BBH is hustlin’. Not only is the global agency home to clients like Axe, British Airways, Google, Johnnie Walker, Sprite and Vaseline, one of its side companies is creating products in the fashion, security, and, most recently, music industries.

The latest product to bring in an additional revenue stream is Playground Sessions, a music learning software program that teaches users -- from beginners to more advanced learners -- how to play the piano.

All you need is a keyboard with a USB or midi connection, allowing the instrument to connect with a computer to receive real-time feedback, and $149. 

Playground Sessions is the latest brainchild of BBH's brand invention division, ZAG. In the past, ZAG’s worldwide offices have created products like Ila, a personalized alarm system for women, and Mrs. O, a book and website on First Lady Michelle Obama’s style.

Chris Vance, Managing Director of ZAG US, describes the concept of Playground Sessions best -- as “Rosetta Stone meets Guitar Hero.”

Playground Sessions is a multimillion-dollar investment for BBH, and the agency is in talks with VCs for a series A round of funding. 

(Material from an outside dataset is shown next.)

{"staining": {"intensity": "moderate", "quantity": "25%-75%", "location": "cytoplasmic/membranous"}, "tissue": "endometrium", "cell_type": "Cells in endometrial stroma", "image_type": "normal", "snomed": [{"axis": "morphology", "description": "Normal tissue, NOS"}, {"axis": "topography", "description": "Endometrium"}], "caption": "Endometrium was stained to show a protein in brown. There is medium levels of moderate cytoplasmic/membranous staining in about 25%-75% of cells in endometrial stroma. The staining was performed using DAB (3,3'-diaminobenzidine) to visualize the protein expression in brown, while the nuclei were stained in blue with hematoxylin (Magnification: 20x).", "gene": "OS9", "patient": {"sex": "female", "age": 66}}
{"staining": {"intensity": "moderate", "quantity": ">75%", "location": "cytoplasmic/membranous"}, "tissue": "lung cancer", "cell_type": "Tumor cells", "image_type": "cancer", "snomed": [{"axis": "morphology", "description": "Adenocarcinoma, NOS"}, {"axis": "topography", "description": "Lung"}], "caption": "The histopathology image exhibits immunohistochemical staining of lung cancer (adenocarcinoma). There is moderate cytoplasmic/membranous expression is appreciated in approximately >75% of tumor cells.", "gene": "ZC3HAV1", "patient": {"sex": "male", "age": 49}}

The agency teamed up with YouTube celebrity pianist David Sides, who created musical arrangements and leads students through video tutorials ranging from beginner to advanced. Tutorials cover topics like keyboard pattern recognition, staff notation literacy, rhythmic competency and playing by ear. Online, users can see their progress improve and share their scores with family and friends. 

Rain, a digital software agency, created the software.

Check out an intro video of a student learning to master One Republic’s song “Apologize,” in 30 days.

One obvious difference between typical music lessons and Playground Sessions is the music. It’s more current. Pop hits from the past couple of years -- such as Beyonce’s “Halo” and “Hey, Soul Sister” by Train -- are used to help students learn piano.

“When building a brand you always have to start with a fundamental question: what does the consumer need, or what problem needs to be solved,” said Vance. “We identified there was a need for consumers to play music (less than 7% of people know how to play a musical instrument). We also recognized that the problem with the traditional way of learning (expensive, isolating, sometimes boring) is that it doesn't work for most people.”

The $149 price tag includes three free songs for users to practice. Additional songs can be purchased for $6 each.

Look out for additional instruments, including the guitar, to be added to the Playground Sessions portfolio in the future.